Di televisi sekarang tersaji sepasang presenter yang tengah membawakan sebuah acara. Lisa tidak tahu acara tersebut karena ia tidak pernah menonton televisi lagi semenjak televisi di rumahnya dijual. Jika dilihat-lihat, gaya dua presenter itu cukup santai dan kemungkinan acara yang mereka bawakan adalah acara hiburan atau gosip.
“Nah, kamu sudah dengar lihat belum video klarifikasi dari seorang penyanyi terkenal yang lagi viral dari semalam?” si presenter wanita bertanya.
Lisa seketika menegang. Video klarifikasi apa? Penyanyi siapa? Apakah berhubungan dengan dirinya? Ia berdoa dalam hati semoga semua dugaanya salah.
“Wah, video yang ada di Instagram-nya Richard Vroom, ya?”
Suara si presenter laki-laki seperti bunyi guntur di telinga Lisa. Dengan tergopoh-gopoh ia menghampiri ibunya.
“Ma,” panggil Lisa dengan suara bergetar.
Ibunya yang tengah memotong sayuran segera berbalik.
Lisa tahu ada yang berbeda dari ibunya. Sebab, senyum teduh yang ibunya tunjukkan sekarang jauh tidak sama seperti senyumnya yang biasa.
“Richard menepati janjinya, Sayang.”
Dahi Lisa mengerut dalam. Ia mendengkus tidak suka dan berniat mencela lelaki itu, tapi ibunya sudah lebih dulu menahannya.
“Coba kamu lihat ini dulu.” Nina menyerahkan ponselnya kepada Lisa.
“Apa yang harus Lisa lihat?”
“Buka Instagram dan buka profil Richard Vroom.”
Melihat keyakinan ibunya, Lisa akhirnya menuruti perintah ibunya dengan berat hati.

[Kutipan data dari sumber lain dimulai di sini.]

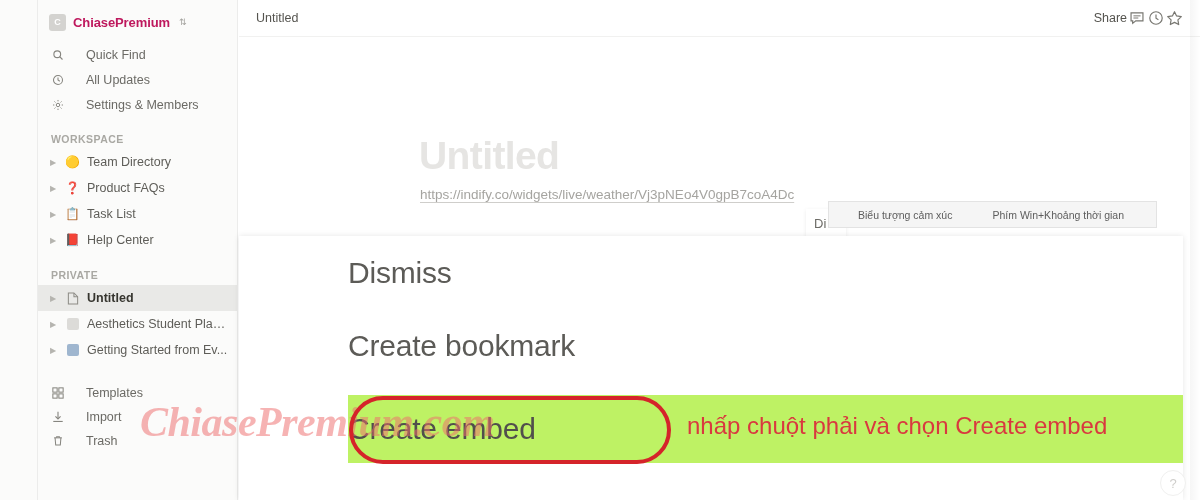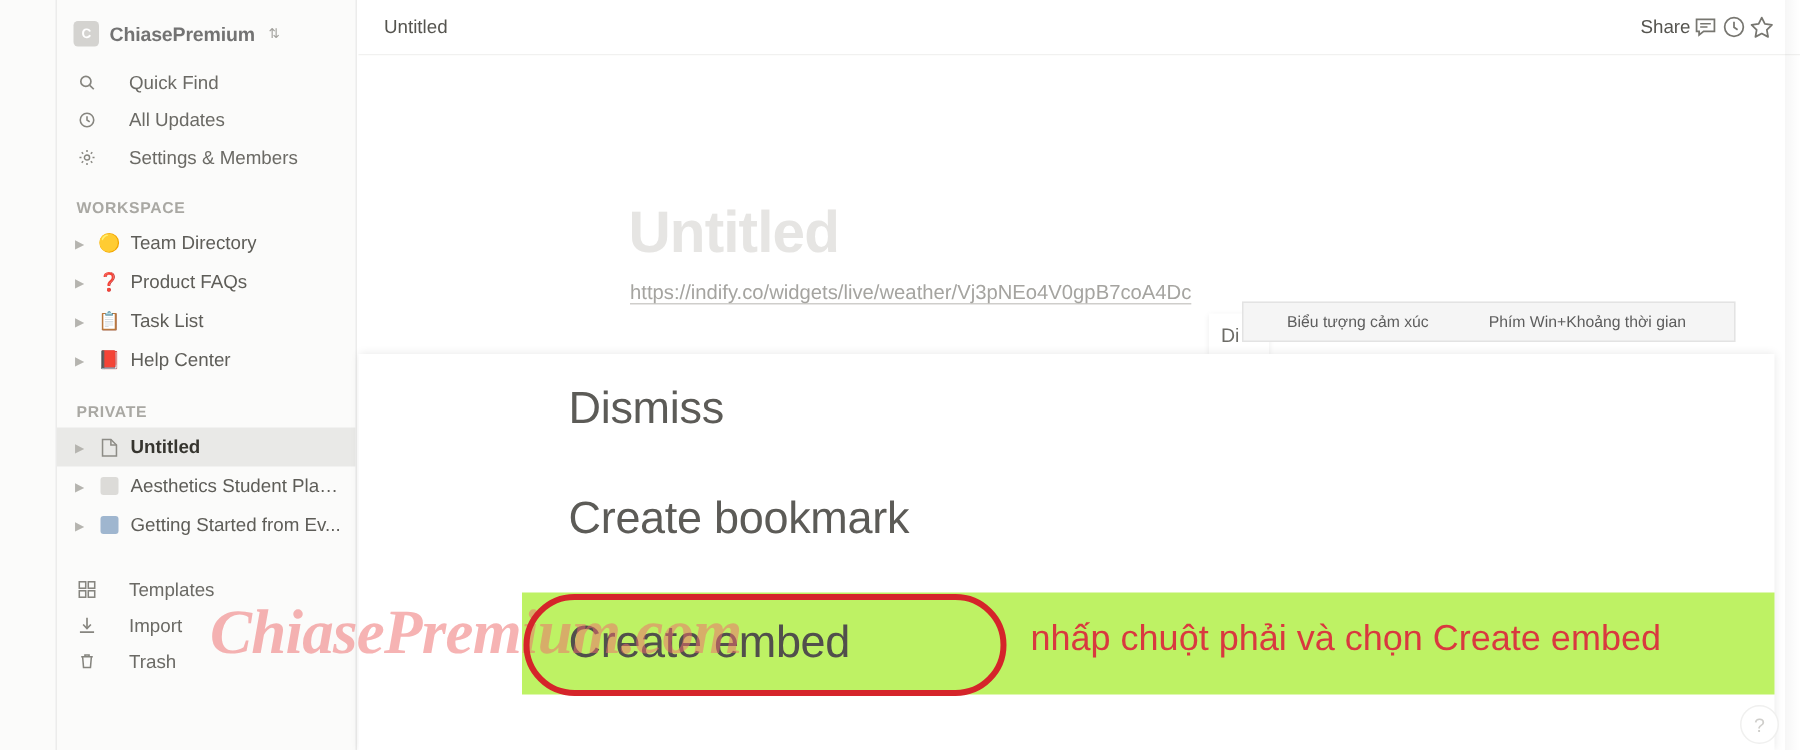--- a/index.html
+++ b/index.html
@@ -38,7 +38,7 @@
     display: flex; align-items: center; justify-content: center;
     flex: 0 0 auto;
   }
-  .ws-name { font-size: 13px; font-weight: 700; color: #737373; letter-spacing: -.1px; }
+  .ws-name { font-size: 13px; font-weight: 700; color: #be185d; letter-spacing: -.1px; }
   .ws-caret { font-size: 9px; color: #a3a29e; margin-left: 2px; line-height: 1; }
 
   .nav-item {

Ketika ia mengetikkan nama orang jahat itu, Lisa sedikit terkejut karena namanya terdapat di posisi paling atas kolom pencarian. Ini akun Instagram ibunya yang sering digunakan untuk mencari resep masakan, apakah ibunya sering mengunjungi profil orang itu?
Lisa cukup senang saat tahu ibunya tidak mengikuti akun orang itu. Ia lalu menggulirkan layar ke bawah, mencari postingan video paling baru.
Video diklik dan seketika itu juga Lisa bisa melihat dengan jelas wajah laki-laki yang paling dibencinya.
“Halo, saya Richard Vroom. Melalui video ini saya ingin mengklarifikasi berita viral yang menyangkut diri saya serta saya juga ingin meminta maaf kepada—”
Lisa mematikan video tersebut. Ia bahkan belum selesai menontonnya. “Mama,” panggilnya sembari terisak. “Lisa ... Lisa boleh ketemu sama dia?”